Securing a traditional loan from a conventional lender may no longer be the only option for start-ups. “Growing companies can get much needed capital without giving up equity or control through venture debt,” said an executive involved in the early-stage investing.

Pointing out that most of the first-generation entrepreneurs lack basic collateral to offer to banks, the executive said that early stage entrepreneurs do not realise that raising equity can eventually become more expensive than debt, and tend to rush headlong into it without researching the consequences.

“Several start-ups find it difficult to raise conventional debt in their initial phase of the business, given their asset light nature of businesses,” sais Arun Diaz, Interim CEO of IntelleGrow, a financial intermediary that provides missing debt finance and skills support. “Promoters are now turning to venture debt as an appropriate mode to raise debt, grow their business and then reach out to investors and dilute less and ultimately command a better valuation for their business,” Diaz told BusinessLine , in a recent interaction.

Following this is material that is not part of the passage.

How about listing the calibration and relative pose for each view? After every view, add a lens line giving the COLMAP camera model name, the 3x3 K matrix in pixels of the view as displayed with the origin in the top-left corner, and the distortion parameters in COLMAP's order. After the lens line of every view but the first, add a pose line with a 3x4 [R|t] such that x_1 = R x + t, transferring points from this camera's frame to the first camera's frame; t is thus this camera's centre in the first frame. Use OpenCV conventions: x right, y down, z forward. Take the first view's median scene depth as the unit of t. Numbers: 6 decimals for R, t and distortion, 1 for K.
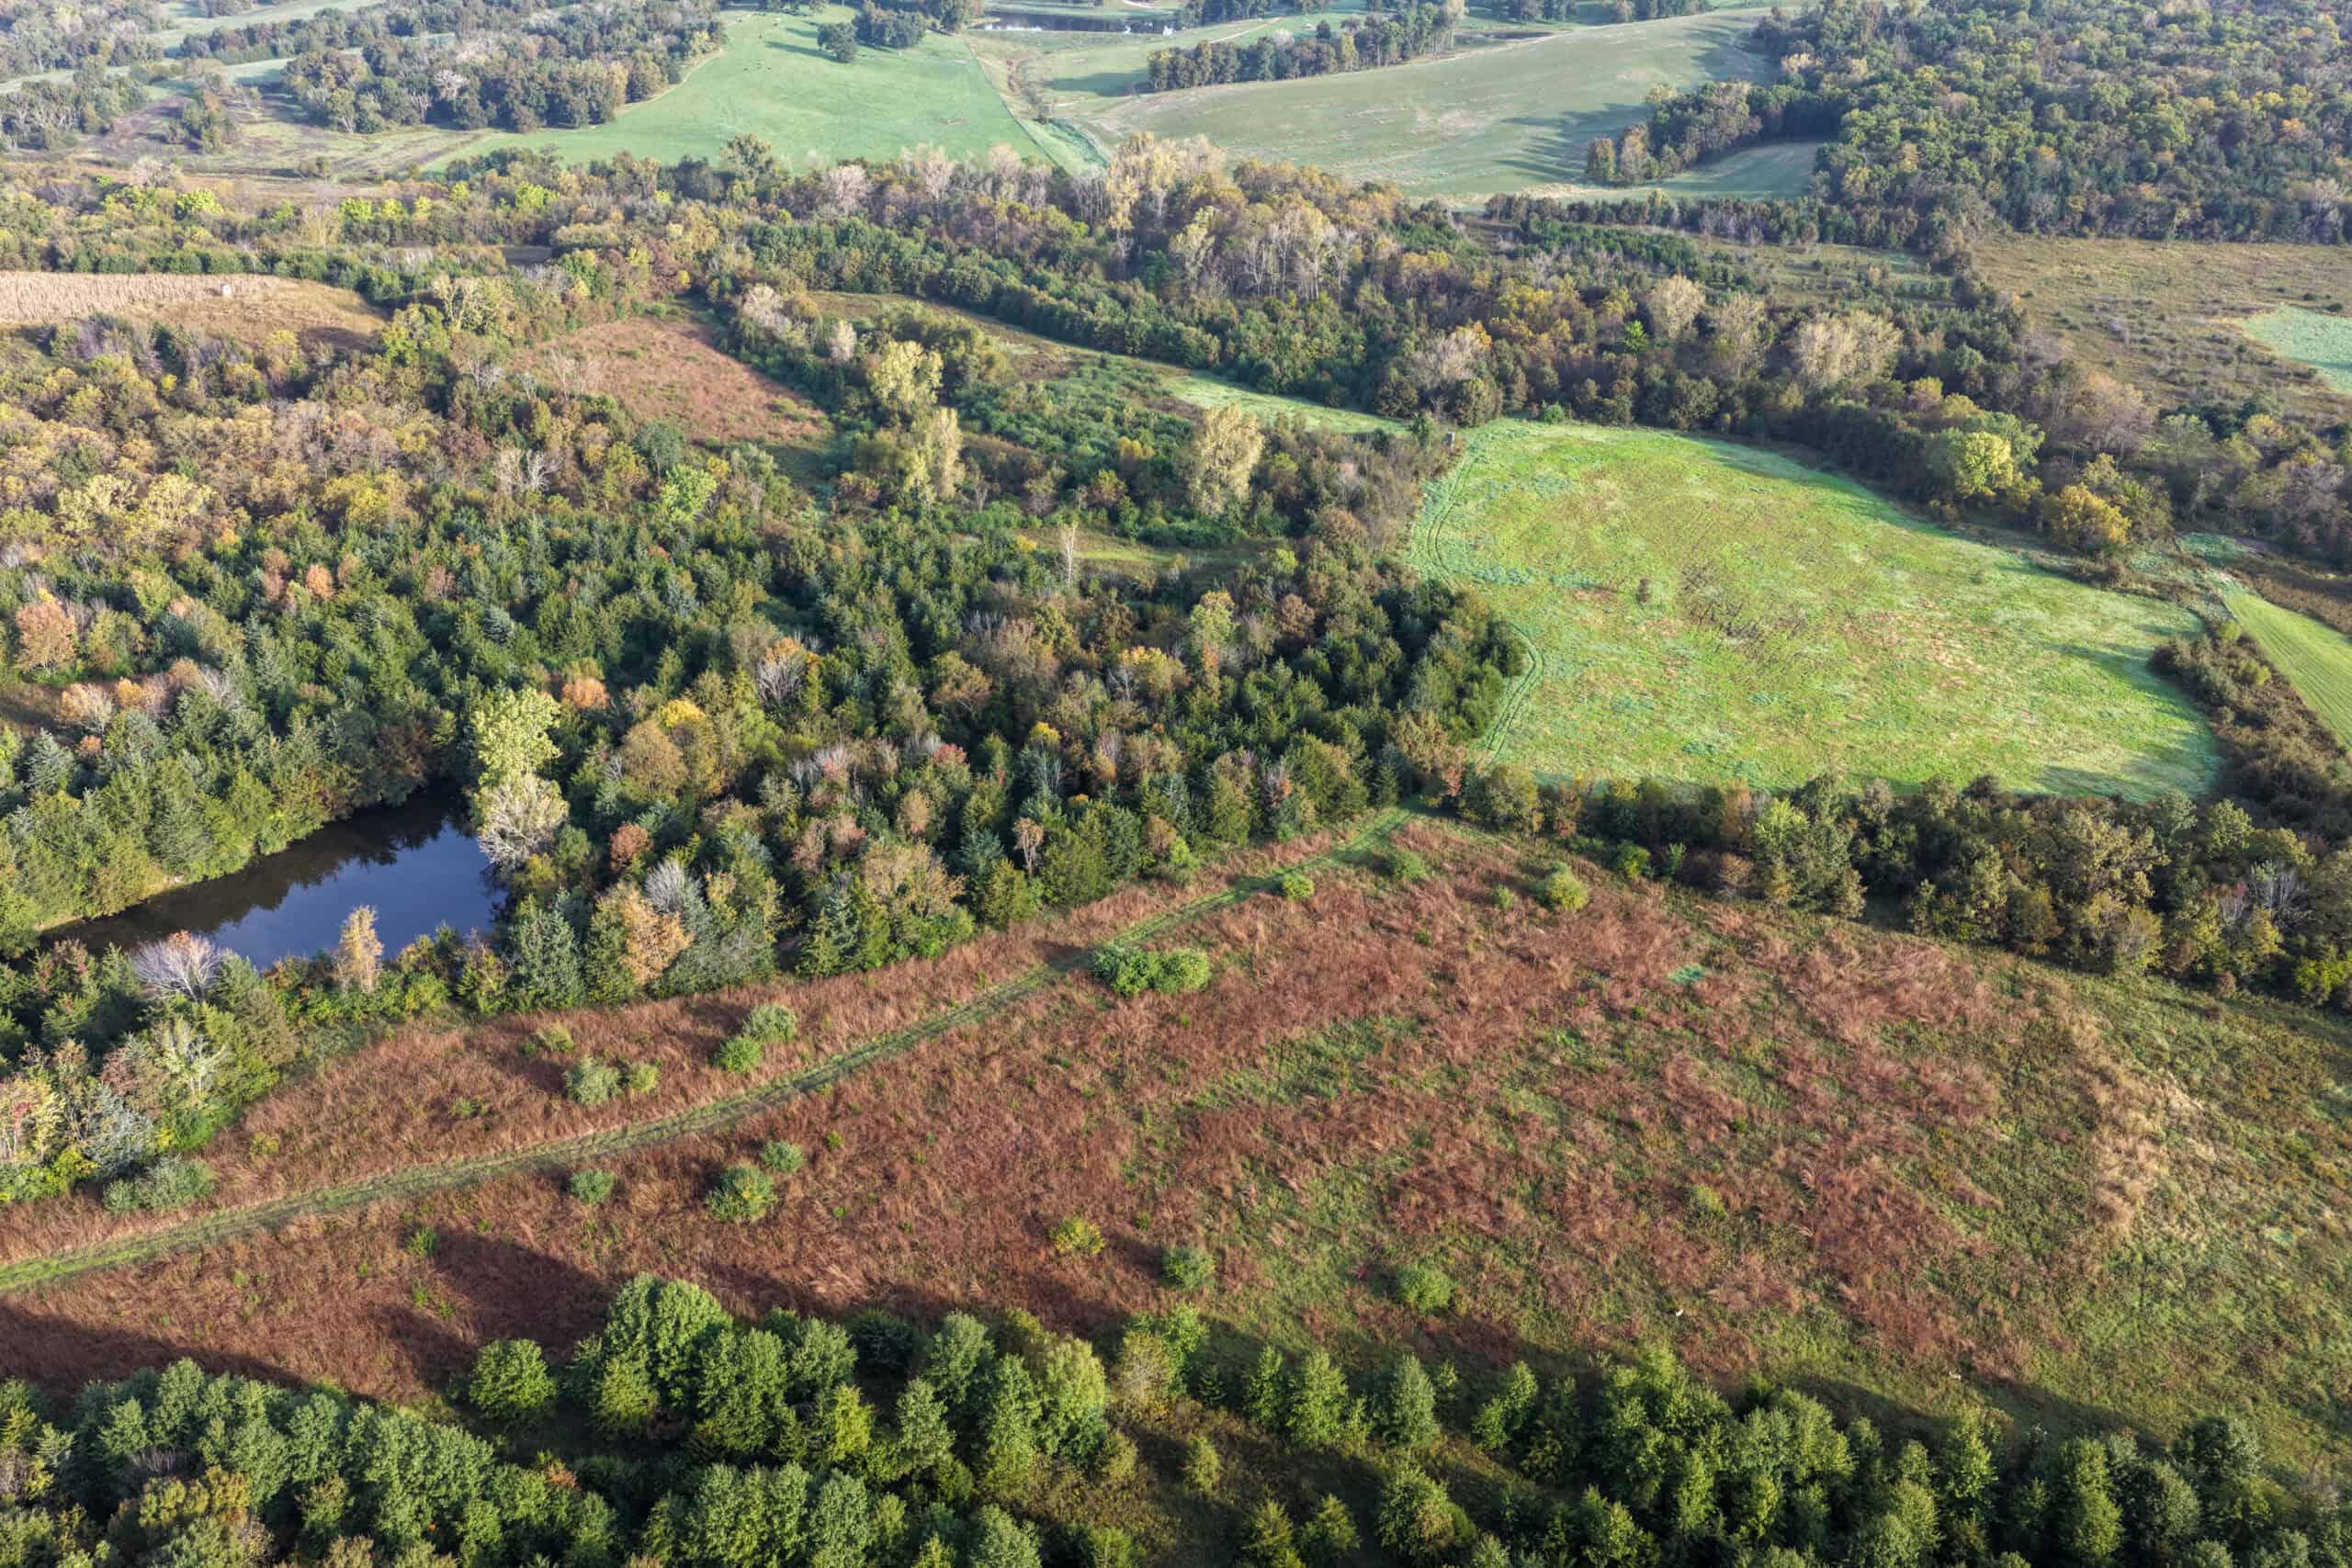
lens RADIAL K [[1945.2, 0, 1183.7], [0, 1945.2, 768.3], [0, 0, 1]] dist [-0.010042, 0.030732]
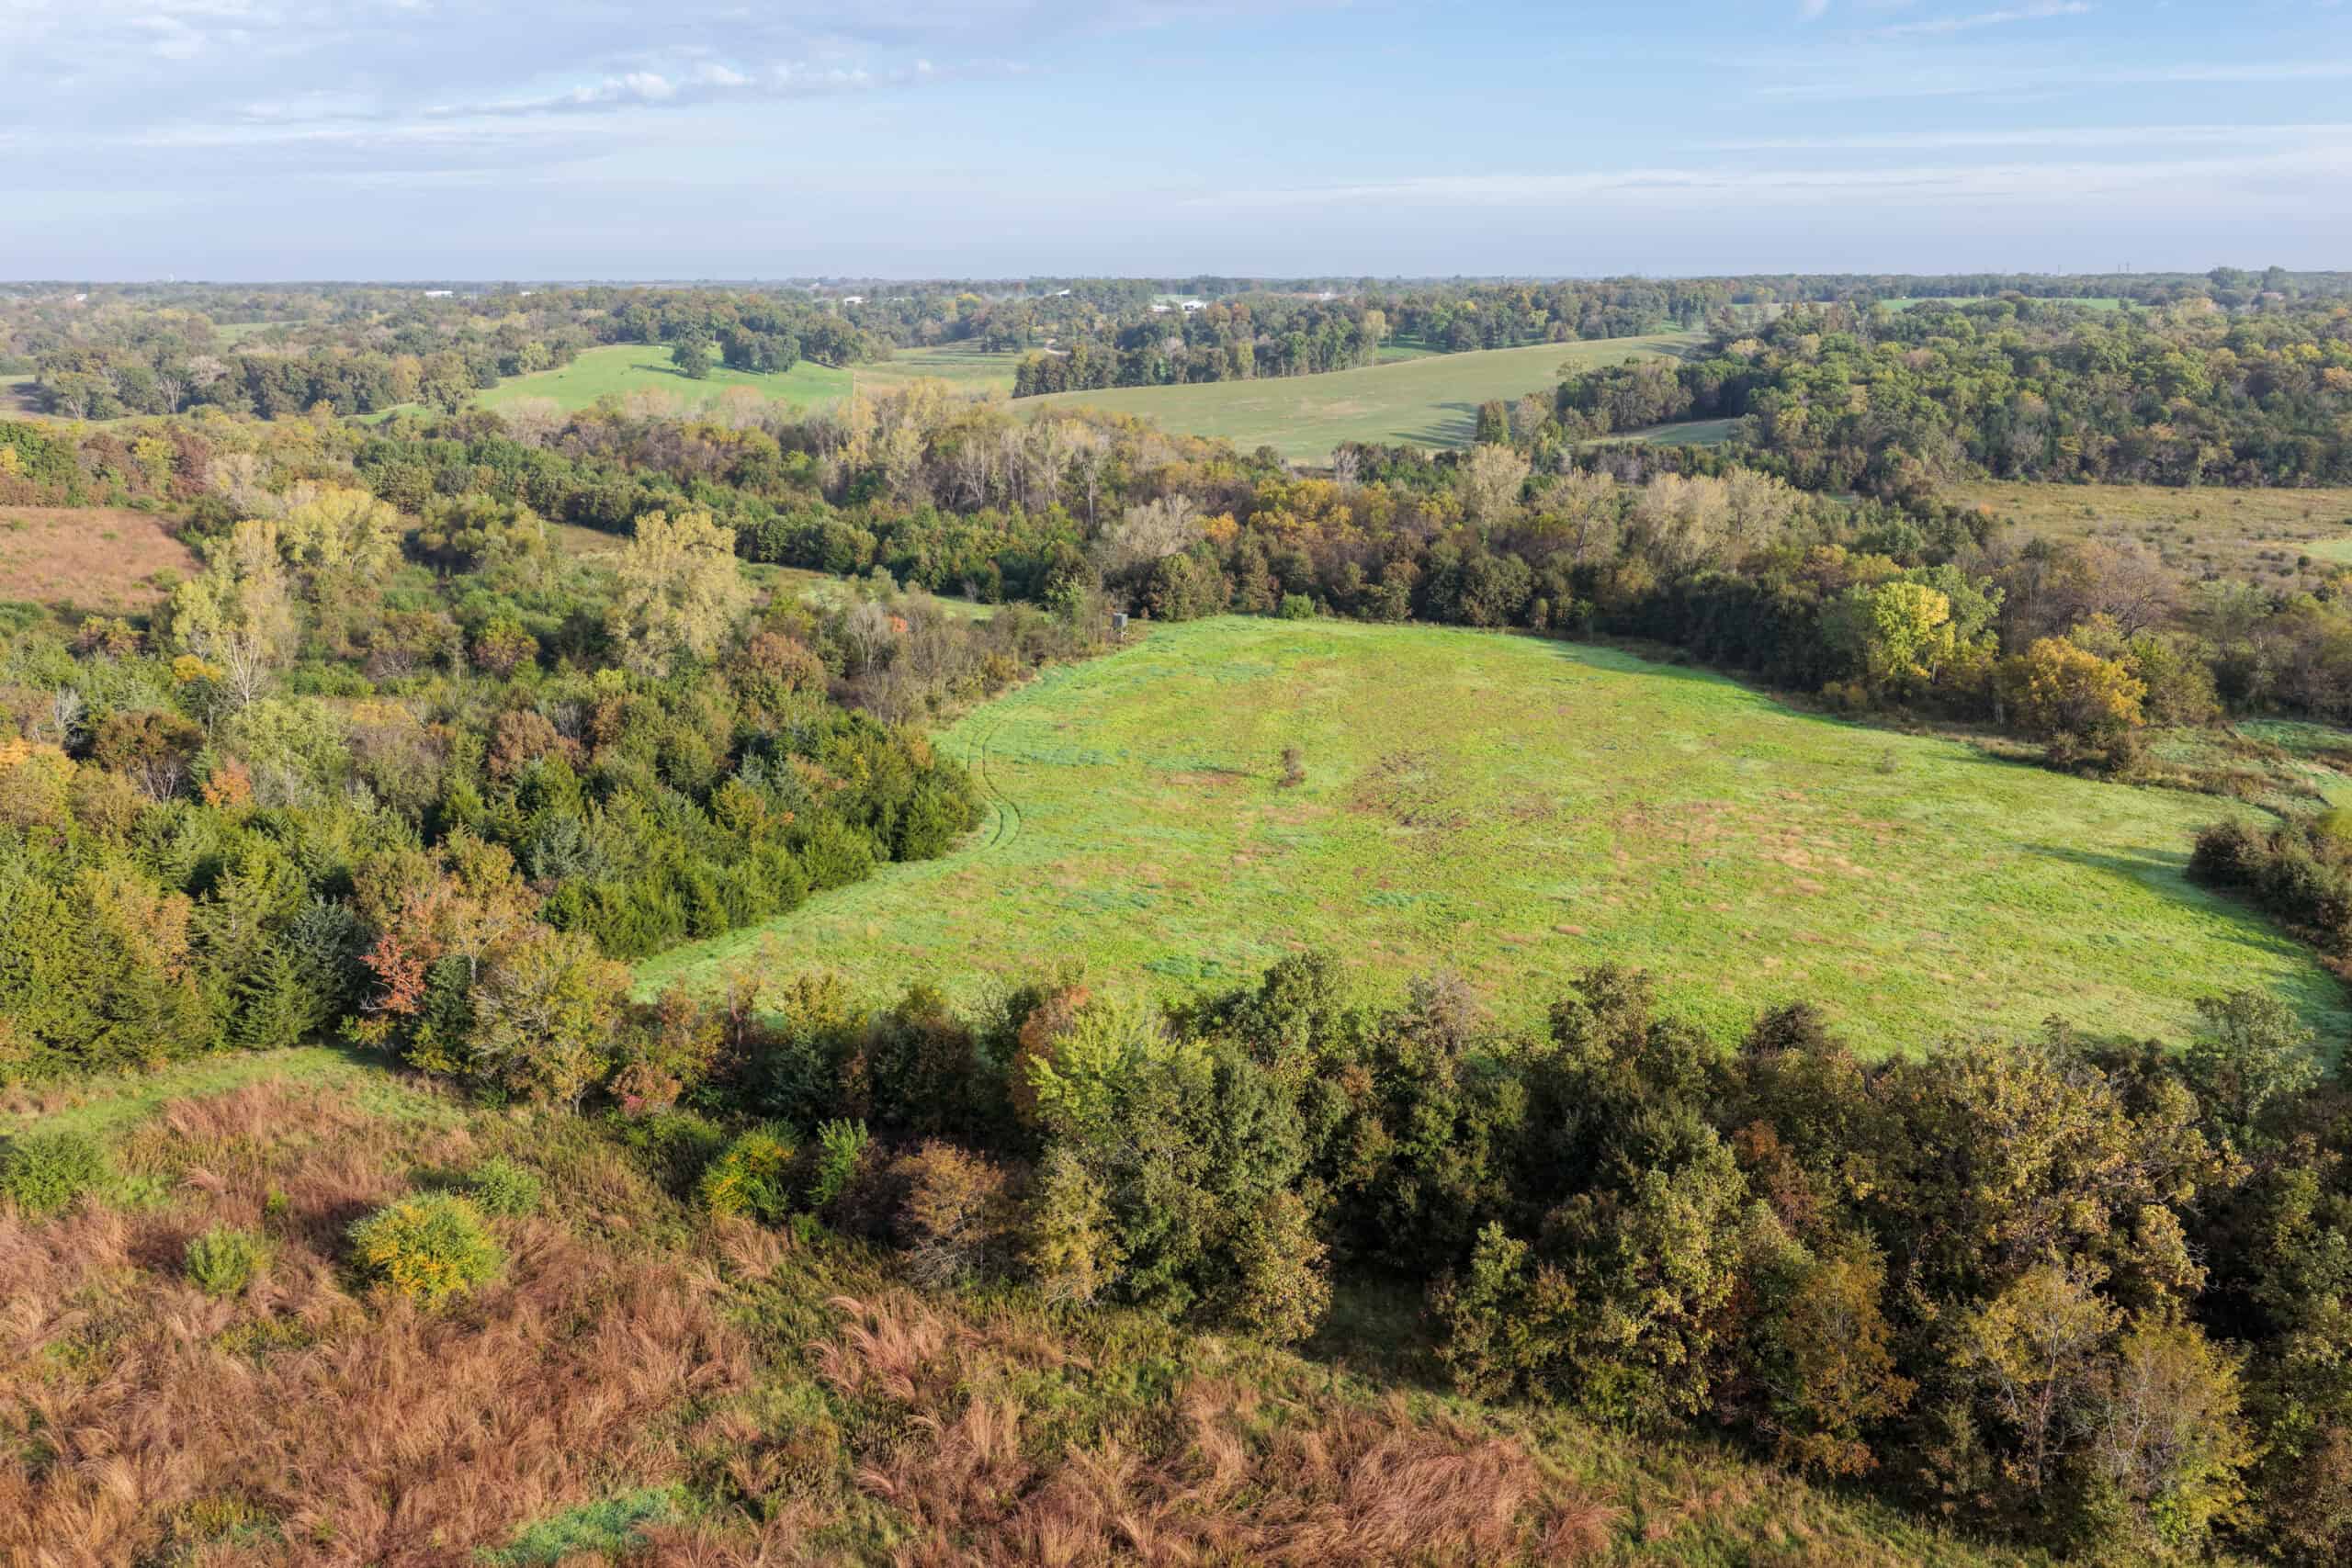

Venture debt allows start-ups to borrow money even if they might not be creditworthy from a traditional debt perspective. But why would a lender be willing to risk his funds with a start-up whose business is not yet established? “The lender would probably earn a higher return on his loan than he would with most established companies. But certain questions need to be asked: is the risk reward ratio worthwhile,” said Diaz, and added, “because most lenders feel in their bones that the equation does not stack up they therefore, stay away from such transactions.”

As capital invested by venture capital (VC) firms and angel groups can be highly dilutive to founders, most are turning to venture debt as a means to fill the gap between highly dilutive capital events and traditional bank loans that are either not available for start-ups or are too restrictive.

Stating that there are some lenders “who think they have cracked the problem and are willing to take the risk provided some conditions are satisfied,” Diaz said, “If the lender obtains a good understanding of the business model, there is already a proof of concept in place and he believes that the company has a good chance of success. It also makes sense if institutional investors such as a venture capital or private equity fund have invested in the company and are prepared to continue backing them.”

“In addition to a higher rate of interest, the lender also takes warrants which would provide him an option to buy the company’s shares at a discount to the next round of equity investment,” said Diaz.